START Source data

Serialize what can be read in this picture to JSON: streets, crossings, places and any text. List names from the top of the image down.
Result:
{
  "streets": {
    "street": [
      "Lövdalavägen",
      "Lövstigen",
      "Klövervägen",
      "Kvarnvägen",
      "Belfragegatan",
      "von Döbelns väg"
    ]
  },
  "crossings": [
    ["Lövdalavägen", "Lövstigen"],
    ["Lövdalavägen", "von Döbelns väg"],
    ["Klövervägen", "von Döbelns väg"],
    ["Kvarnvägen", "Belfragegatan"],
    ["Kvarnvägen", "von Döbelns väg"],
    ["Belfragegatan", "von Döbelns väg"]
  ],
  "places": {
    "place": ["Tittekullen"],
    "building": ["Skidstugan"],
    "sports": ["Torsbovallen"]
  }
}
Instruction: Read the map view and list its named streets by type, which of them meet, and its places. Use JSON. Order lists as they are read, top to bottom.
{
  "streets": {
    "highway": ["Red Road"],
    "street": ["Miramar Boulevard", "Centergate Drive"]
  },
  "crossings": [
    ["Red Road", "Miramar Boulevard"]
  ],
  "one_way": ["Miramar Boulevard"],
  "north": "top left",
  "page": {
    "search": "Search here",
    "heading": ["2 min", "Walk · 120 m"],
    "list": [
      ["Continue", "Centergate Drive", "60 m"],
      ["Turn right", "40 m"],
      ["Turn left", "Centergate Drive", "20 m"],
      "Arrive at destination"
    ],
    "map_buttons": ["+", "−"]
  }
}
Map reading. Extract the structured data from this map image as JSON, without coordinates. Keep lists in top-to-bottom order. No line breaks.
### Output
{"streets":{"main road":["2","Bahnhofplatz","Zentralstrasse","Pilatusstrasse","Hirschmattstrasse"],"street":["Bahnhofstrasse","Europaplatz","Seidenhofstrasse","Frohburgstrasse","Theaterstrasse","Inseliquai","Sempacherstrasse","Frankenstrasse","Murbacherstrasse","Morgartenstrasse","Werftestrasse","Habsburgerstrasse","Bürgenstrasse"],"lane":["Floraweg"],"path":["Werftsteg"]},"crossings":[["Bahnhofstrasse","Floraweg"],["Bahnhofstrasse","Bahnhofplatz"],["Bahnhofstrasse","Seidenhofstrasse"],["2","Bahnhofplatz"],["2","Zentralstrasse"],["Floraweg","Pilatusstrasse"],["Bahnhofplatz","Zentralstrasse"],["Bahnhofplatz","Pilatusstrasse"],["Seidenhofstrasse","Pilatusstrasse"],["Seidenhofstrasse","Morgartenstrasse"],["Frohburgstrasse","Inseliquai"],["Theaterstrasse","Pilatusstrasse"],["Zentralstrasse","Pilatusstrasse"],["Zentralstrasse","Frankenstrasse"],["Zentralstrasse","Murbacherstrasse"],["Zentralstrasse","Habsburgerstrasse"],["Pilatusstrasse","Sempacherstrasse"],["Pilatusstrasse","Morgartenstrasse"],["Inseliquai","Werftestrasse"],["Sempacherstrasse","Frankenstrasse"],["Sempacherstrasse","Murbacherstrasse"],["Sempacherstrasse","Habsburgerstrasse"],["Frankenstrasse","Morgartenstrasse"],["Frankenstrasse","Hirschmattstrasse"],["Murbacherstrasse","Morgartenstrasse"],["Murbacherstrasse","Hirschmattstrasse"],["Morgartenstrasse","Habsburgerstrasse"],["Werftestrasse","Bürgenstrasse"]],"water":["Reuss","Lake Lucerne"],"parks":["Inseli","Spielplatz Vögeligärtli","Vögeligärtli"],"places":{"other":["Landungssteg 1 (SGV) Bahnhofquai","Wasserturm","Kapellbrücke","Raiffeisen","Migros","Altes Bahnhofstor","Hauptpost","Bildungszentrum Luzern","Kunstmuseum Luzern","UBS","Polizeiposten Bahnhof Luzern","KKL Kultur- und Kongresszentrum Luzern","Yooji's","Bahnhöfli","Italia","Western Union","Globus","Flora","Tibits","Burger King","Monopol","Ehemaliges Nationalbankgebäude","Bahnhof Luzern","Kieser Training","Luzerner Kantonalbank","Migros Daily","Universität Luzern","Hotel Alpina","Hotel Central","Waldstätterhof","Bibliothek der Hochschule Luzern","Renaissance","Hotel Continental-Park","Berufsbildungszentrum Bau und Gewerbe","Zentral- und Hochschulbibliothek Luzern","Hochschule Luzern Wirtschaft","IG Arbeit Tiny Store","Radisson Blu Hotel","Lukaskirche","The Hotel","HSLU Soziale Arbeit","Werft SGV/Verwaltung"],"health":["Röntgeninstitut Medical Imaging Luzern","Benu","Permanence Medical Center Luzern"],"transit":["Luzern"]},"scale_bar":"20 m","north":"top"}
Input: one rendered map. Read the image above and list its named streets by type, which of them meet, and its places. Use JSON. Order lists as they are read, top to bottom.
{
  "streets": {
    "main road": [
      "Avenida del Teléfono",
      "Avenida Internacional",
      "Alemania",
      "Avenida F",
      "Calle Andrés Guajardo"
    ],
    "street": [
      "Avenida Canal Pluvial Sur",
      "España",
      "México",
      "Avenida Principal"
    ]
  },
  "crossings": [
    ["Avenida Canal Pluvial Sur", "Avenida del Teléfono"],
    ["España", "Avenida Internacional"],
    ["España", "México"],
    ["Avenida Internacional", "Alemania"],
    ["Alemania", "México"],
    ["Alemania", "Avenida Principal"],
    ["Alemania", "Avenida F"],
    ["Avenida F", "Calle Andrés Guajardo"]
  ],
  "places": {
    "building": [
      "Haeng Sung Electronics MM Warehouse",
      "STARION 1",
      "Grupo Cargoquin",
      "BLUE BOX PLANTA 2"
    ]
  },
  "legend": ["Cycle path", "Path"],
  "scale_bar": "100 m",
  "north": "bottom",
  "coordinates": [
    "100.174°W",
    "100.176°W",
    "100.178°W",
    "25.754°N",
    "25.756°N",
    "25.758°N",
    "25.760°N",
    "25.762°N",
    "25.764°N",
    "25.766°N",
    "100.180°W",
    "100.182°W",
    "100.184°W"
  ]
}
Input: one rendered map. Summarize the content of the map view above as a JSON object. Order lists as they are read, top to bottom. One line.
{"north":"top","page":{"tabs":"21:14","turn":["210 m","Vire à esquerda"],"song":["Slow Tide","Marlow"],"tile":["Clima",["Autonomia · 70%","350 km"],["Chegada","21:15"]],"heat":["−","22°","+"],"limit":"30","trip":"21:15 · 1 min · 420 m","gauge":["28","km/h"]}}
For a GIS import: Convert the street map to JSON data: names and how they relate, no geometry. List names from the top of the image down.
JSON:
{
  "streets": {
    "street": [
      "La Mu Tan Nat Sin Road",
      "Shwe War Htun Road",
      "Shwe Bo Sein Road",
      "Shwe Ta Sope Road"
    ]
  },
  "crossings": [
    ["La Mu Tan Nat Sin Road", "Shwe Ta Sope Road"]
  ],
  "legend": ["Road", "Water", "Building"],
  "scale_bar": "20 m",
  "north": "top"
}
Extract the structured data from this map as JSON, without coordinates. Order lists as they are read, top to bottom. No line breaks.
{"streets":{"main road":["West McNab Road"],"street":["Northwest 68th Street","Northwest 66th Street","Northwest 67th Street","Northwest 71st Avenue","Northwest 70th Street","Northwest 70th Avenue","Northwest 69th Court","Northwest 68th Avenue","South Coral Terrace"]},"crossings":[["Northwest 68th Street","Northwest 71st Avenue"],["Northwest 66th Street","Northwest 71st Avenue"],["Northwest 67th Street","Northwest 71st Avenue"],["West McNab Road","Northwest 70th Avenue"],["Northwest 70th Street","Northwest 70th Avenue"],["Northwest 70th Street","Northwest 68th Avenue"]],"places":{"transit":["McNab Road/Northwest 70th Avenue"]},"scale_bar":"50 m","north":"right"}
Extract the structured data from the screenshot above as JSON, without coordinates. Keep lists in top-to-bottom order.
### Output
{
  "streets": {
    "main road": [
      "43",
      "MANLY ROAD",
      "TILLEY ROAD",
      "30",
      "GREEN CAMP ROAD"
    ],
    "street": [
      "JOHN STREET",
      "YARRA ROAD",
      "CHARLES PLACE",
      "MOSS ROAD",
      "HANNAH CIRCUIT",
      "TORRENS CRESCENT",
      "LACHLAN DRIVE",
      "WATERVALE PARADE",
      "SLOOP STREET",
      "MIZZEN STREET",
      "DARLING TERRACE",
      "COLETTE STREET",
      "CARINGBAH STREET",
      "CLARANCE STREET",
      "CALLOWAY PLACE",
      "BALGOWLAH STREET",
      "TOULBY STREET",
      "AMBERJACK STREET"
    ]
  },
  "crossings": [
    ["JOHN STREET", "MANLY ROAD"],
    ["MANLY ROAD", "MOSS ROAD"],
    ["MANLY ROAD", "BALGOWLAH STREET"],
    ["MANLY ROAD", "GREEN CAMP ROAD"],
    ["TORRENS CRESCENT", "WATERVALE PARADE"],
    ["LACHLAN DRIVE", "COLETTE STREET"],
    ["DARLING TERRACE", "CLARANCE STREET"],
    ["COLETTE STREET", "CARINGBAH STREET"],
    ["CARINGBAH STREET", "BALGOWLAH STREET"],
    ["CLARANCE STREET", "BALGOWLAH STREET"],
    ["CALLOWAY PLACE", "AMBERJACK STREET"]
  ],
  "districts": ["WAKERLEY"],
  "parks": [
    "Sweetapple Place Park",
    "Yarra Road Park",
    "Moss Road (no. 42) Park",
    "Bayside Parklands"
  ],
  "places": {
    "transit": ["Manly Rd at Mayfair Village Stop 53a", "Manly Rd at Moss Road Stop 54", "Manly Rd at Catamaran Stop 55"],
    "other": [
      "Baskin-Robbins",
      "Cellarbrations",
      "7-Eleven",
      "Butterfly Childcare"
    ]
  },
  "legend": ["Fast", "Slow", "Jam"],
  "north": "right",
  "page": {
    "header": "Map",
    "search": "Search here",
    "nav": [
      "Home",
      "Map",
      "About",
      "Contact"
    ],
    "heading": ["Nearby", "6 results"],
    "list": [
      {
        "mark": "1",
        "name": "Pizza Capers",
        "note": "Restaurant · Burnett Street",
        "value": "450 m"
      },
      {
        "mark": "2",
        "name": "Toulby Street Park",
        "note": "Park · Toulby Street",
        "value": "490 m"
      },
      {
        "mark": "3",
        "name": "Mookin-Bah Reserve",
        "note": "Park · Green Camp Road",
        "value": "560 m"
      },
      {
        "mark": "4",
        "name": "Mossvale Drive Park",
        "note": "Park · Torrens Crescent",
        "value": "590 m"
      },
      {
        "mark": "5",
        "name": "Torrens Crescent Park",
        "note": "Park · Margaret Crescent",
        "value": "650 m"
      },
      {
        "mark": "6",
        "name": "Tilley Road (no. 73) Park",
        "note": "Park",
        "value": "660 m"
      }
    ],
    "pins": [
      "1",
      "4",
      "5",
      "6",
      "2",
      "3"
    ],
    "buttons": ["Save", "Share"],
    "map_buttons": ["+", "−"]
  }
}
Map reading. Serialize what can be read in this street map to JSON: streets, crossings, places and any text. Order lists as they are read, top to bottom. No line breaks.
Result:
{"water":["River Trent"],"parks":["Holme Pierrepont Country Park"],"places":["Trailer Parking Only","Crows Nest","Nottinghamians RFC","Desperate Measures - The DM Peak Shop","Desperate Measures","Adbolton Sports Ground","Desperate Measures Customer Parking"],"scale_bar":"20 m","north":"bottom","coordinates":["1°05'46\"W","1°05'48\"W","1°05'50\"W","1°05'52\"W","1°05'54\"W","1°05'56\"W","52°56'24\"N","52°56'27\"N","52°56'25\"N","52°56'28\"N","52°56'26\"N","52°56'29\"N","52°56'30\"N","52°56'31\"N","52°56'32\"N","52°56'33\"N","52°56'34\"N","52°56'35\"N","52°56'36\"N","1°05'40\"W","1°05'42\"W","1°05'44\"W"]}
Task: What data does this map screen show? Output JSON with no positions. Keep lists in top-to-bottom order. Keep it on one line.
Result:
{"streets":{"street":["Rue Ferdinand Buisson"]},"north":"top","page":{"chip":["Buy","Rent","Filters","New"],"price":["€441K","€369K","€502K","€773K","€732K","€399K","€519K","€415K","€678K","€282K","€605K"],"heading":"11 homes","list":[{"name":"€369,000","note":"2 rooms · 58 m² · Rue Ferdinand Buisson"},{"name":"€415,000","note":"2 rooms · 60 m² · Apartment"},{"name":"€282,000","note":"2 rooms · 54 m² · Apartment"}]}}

END Source data

Task item: Each line carrying the string "type" should be copied out from the entries.

Solution to the exercise:
Instruction: Read the map view and list its named streets by type, which of them meet, and its places. Use JSON. Order lists as they are read, top to bottom.
Input: one rendered map. Read the image above and list its named streets by type, which of them meet, and its places. Use JSON. Order lists as they are read, top to bottom.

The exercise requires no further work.